▸ Extracted text:

I’ve suffered from depression from a very young age–pill overdose at 14 and mh hospitalization at 21. All of my “relationships” until now have been of a sexual nature and I have been very promiscuous since losing my virginity at 23. I’ve had about 20 partners, most of them as a result of prostituting myself–at 26 and at 30 years of age. I’ve felt like I’ve lived a double life for so long. Despite it all, I’ve managed to get myself in graduate school this year; ironically, I’m going for my MSW. I have been living with my current–and the only person I consider a “legitimate”—boyfriend for a year but dating for two. I question the authenticity or the healthiness of my relationship with my partner because he was initially my “john.” Needless-to-say, I have a lot of insecurities around his faithfulness. We have a lot of problems because I feel he’s not affectionate enough towards me and I’m always seeking validation. I love his family and he loves mine but I don’t know if he’s the one. I think he’s a great guy but I also think he’s as good as I’ll be able to do because no one else would accept me with my past. He’s a typical guy in every sense of the word and gets easily frustrated when we talk about “feelings and emotions.” He thinks our relationship is fine–and for the most part it is–and says I just can’t help but self-sabotage. He’s perhaps the only person that knows EVERYTHING about me–I told him about my depression, he obviously knows about the prostitution–but he uses it against me when we have arguments. I want to make this relationship work but I don’t know if it’s because the only one I’ve ever really had or because I think I’m in love. My PCP, who knows my mh history seeing since I was a teenager, suspects I have Cyclothymia and encouraged me to get professional help. Needless-to-say, I’ve been lackadaisical about it. Sometimes I feel like I want to run away from everything because no one will ever understand me but I also feel like I want to try to get better. I’m confused about my relationship and I wonder how much my mh instability is affecting my expectations? Or am I really asking for too much?Relationship & Mental Health Issues
Relationship & Mental Health Issues
First I want you to know how much I admire your courage for pulling yourself together and making it into graduate school. MSW programs are not easy to get into and the fact that you want to use your evolution to help others is to be celebrated. People who have recovered from life’s hurts almost always make good therapists.
Let’s not, as the ’60s slang phrase goes, push the river. So far you have been systematically evolving and resilient in making changes in your life. You are having more of what you want and less of what you don’t want. This means your life is moving in the right direction. Someone who self-sabotages is typically ambivalent about their circumstance – so if this is your concern, keep talking about what you want and don’t want in a relationship. Clarity is the antidote for staying in an ambivalent situation. If you keep moving toward clarity the risk of sabotage goes down.
I am assuming you are already in therapy, but if not I would encourage you to use the services at the graduate school you are attending. This will help with the process of clarifying.

[Stored data]
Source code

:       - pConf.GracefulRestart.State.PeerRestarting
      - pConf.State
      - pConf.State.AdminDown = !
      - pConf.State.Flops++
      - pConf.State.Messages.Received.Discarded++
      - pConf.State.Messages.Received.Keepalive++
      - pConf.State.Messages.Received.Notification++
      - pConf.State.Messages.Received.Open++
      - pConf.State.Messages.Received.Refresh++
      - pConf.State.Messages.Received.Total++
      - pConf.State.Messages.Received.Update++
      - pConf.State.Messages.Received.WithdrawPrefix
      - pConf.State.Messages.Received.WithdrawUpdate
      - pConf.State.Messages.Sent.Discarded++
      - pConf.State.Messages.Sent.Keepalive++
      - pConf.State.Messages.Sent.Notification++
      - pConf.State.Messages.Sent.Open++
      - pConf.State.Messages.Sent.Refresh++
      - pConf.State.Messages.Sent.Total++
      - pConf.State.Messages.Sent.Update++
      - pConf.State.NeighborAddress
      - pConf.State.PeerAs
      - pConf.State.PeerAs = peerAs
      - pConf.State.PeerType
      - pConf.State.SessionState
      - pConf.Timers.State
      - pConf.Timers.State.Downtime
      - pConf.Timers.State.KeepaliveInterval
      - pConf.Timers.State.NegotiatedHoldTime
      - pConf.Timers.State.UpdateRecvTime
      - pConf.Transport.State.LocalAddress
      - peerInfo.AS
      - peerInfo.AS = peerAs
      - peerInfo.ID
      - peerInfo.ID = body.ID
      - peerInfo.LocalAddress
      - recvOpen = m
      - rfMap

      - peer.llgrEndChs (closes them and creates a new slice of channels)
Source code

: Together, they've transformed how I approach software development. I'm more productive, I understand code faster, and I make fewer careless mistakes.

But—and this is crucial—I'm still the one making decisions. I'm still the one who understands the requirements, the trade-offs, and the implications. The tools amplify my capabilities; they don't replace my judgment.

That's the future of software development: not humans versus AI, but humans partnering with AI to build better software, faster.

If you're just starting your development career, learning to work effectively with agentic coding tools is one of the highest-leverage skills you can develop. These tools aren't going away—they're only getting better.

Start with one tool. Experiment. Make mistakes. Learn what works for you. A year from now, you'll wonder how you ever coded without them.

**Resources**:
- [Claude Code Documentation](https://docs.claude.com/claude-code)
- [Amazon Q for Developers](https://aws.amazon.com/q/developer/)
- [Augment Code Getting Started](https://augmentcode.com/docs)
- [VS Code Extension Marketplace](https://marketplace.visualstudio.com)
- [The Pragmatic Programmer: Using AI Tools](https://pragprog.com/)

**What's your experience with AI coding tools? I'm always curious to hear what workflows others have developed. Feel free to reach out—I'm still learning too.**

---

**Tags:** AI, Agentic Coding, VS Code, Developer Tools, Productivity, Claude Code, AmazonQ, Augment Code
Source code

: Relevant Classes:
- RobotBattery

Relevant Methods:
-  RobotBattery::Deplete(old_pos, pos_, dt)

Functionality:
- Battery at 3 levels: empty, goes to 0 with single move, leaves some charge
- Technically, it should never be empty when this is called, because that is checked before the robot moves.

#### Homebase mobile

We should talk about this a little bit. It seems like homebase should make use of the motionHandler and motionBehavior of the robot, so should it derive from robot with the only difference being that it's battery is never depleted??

▸ Questions:
1 > Summarize the piece on relationship and mental health issues in two sentences.
2 > Duplicate a passage from the piece on relationship and mental health issues: begin at the words "I am assuming", and stop after the words "process of clarifying.".
These stored data lines are separate material and are not part of the piece above.

▸ Solutions to the tasks:
1 > A writer with a history of depression who is now in an MSW program questions whether the relationship with a live-in boyfriend, who was first a "john," is healthy, and wonders how much mental health instability is shaping those expectations. The reply praises the writer's progress, advises continuing to talk about what the writer wants and doesn't want in a relationship so that clarity lowers the risk of self-sabotage, and encourages using the graduate school's services if the writer is not already in therapy.

2 >
I am assuming you are already in therapy, but if not I would encourage you to use the services at the graduate school you are attending. This will help with the process of clarifying.